Consider, then, the density

$$f(t;\omega,\kappa,\phi) = \frac{\kappa \left(\kappa ^2+\omega ^2\right) \color{red}{e^{-\kappa t} (\cos (\omega (t-\phi ))+1)}}{\kappa ^2 \cos (\omega \phi )+\kappa ^2+\kappa \omega \sin (\omega \phi )+\omega ^2}$$

defined for $t\ge 0$ with parameters $\omega \gt 0$ (the frequency), $\kappa \gt 0$ (the decay rate), and $\phi$ (the phase). (Although it might look complicated, it's really just an exponentially decaying sinusoid--shown in red--times a suitable normalizing factor.) Integration gives the survival function

$$1-F(t;\omega,\kappa,\phi) = \frac{e^{-\kappa t} \left(\kappa ^2+\kappa ^2 \cos (\omega (t-\phi ))-\kappa \omega \sin (\omega (t-\phi ))+\omega ^2\right)}{\kappa ^2 \cos (\omega \phi )+\kappa ^2+\kappa \omega \sin (\omega \phi )+\omega ^2}$$

from which we may compute the "mean residual life" function

$$\eqalign{h(t;\omega,\kappa,\phi) &= \frac{1}{1-F(t;\omega,\kappa,\phi)}\int_t^\infty (1-F(t;\omega,\kappa,\phi))dt \\ &=\frac{2 \kappa }{\kappa ^2+\omega ^2}-\frac{\kappa ^2+\kappa ^2 \cos (\omega (t-\phi ))-\omega ^2}{\kappa \left(\kappa ^2+\kappa ^2 \cos (\omega (t-\phi ))-\kappa \omega \sin (\omega (t-\phi ))+\omega ^2\right)}. }$$

I am going to compare the distribution with parameters $(\omega,\kappa,\phi)=(0,1,0)$ (shown in blue in all plots of density, survival, and MRL) to distributions with other parameters $(2\pi, \kappa,\phi)$ (shown in red).

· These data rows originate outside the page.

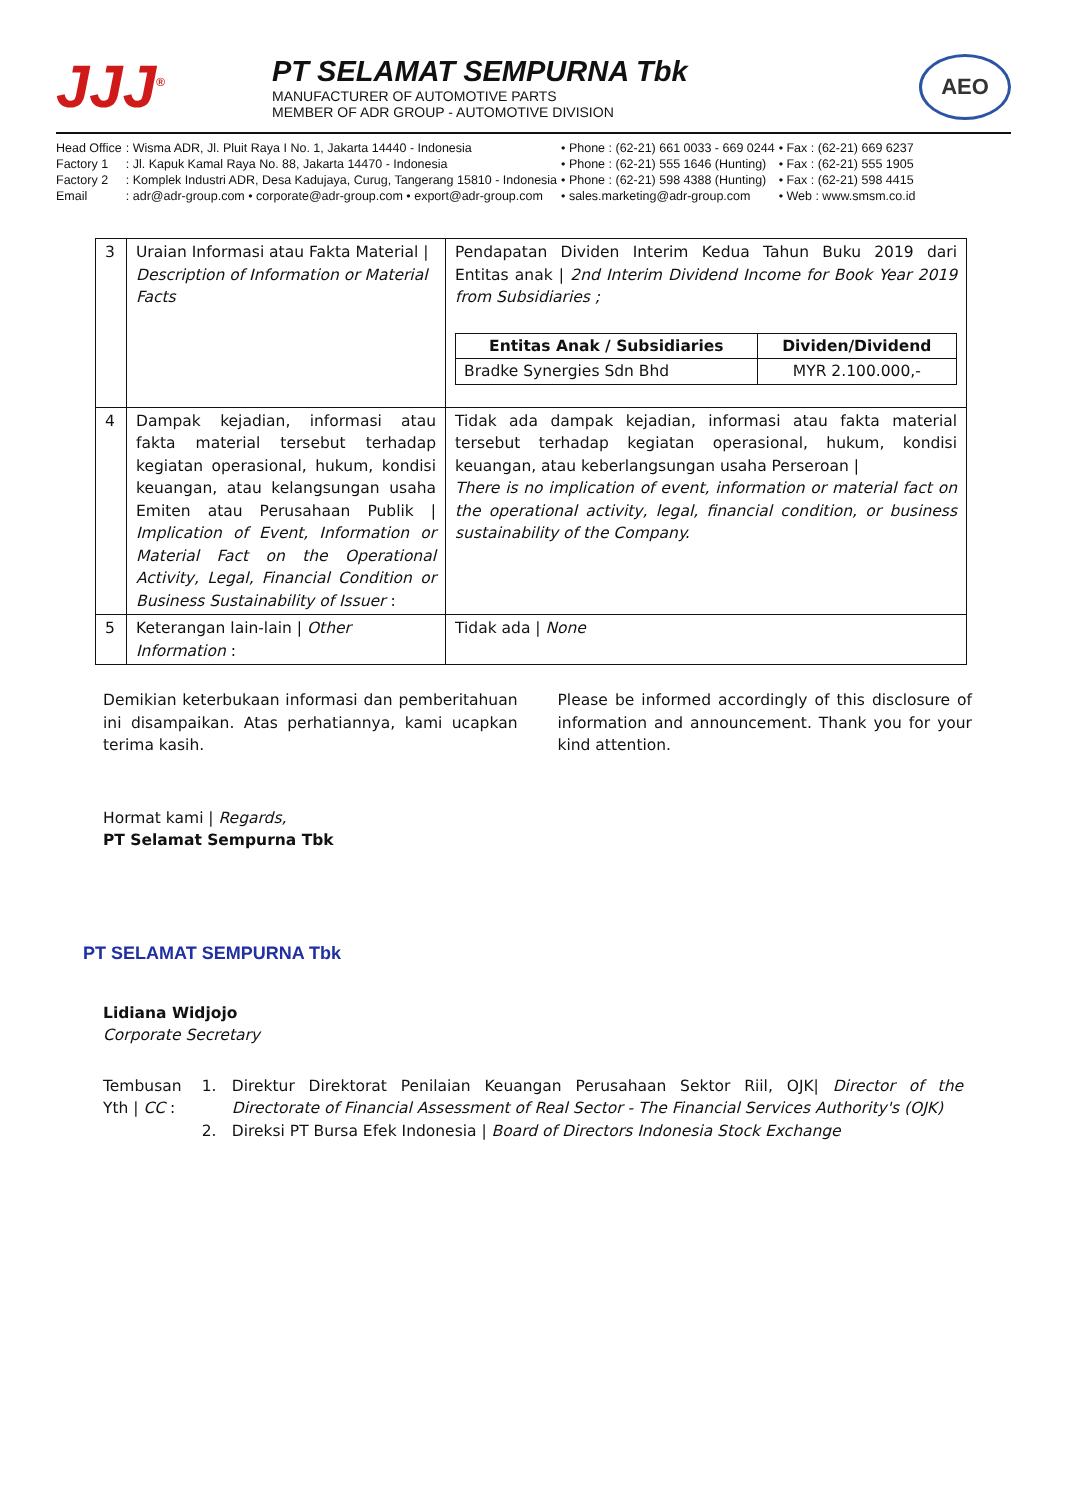JJJ<sup>®</sup>
PT SELAMAT SEMPURNA Tbk
MANUFACTURER OF AUTOMOTIVE PARTS
MEMBER OF ADR GROUP - AUTOMOTIVE DIVISION
AEO
| Head Office | : Wisma ADR, Jl. Pluit Raya I No. 1, Jakarta 14440 - Indonesia | • Phone : (62-21) 661 0033 - 669 0244 | • Fax : (62-21) 669 6237 |
| Factory 1 | : Jl. Kapuk Kamal Raya No. 88, Jakarta 14470 - Indonesia | • Phone : (62-21) 555 1646 (Hunting) | • Fax : (62-21) 555 1905 |
| Factory 2 | : Komplek Industri ADR, Desa Kadujaya, Curug, Tangerang 15810 - Indonesia | • Phone : (62-21) 598 4388 (Hunting) | • Fax : (62-21) 598 4415 |
| Email | : adr@adr-group.com • corporate@adr-group.com • export@adr-group.com | • sales.marketing@adr-group.com | • Web : www.smsm.co.id |
| 3 | Uraian Informasi atau Fakta Material / Description of Information or Material Facts | Pendapatan Dividen Interim Kedua Tahun Buku 2019 dari Entitas anak / 2nd Interim Dividend Income for Book Year 2019 from Subsidiaries ; / Entitas Anak / Subsidiaries / Dividen/Dividend / / --- / --- / / Bradke Synergies Sdn Bhd / MYR 2.100.000,- / |
| 4 | Dampak kejadian, informasi atau fakta material tersebut terhadap kegiatan operasional, hukum, kondisi keuangan, atau kelangsungan usaha Emiten atau Perusahaan Publik / Implication of Event, Information or Material Fact on the Operational Activity, Legal, Financial Condition or Business Sustainability of Issuer : | Tidak ada dampak kejadian, informasi atau fakta material tersebut terhadap kegiatan operasional, hukum, kondisi keuangan, atau keberlangsungan usaha Perseroan / There is no implication of event, information or material fact on the operational activity, legal, financial condition, or business sustainability of the Company. |
| 5 | Keterangan lain-lain / Other Information : | Tidak ada / None |
Demikian keterbukaan informasi dan pemberitahuan ini disampaikan. Atas perhatiannya, kami ucapkan terima kasih.
Please be informed accordingly of this disclosure of information and announcement. Thank you for your kind attention.
Hormat kami | Regards,
PT Selamat Sempurna Tbk
PT SELAMAT SEMPURNA Tbk
Lidiana Widjojo
Corporate Secretary
Tembusan Yth | CC : 1. Direktur Direktorat Penilaian Keuangan Perusahaan Sektor Riil, OJK| Director of the Directorate of Financial Assessment of Real Sector - The Financial Services Authority's (OJK)
2. Direksi PT Bursa Efek Indonesia | Board of Directors Indonesia Stock Exchange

The first one doesn't wiggle-it's exponential--while the other does. It is straightforward to show that the patterns visually established for the survival ratio and MRL continue in to zero and out to infinity, so I won't go into the details.

First up is the case $\kappa=0.96$ and $\phi=1.7$: the wiggly distribution decays a little less slowly.

Figure 1

The "survival ratio" is the ratio of the two survival functions, taking the base (blue) as numerator. In this case neither distribution dominates the other in terms of MRL, but the second always has a larger survival function: it stochastically dominates the first.

Next consider $\kappa=4/3$ and $\phi=0.79$. The wiggly density decays more rapidly, keeping its MRL low, but a change in its phase affects the survival ratio for small arguments $t$.

Figure 2

Because the survival ratio is both positive and negative, neither distribution stochastically dominates the other; however, the first one always has the greater MRL.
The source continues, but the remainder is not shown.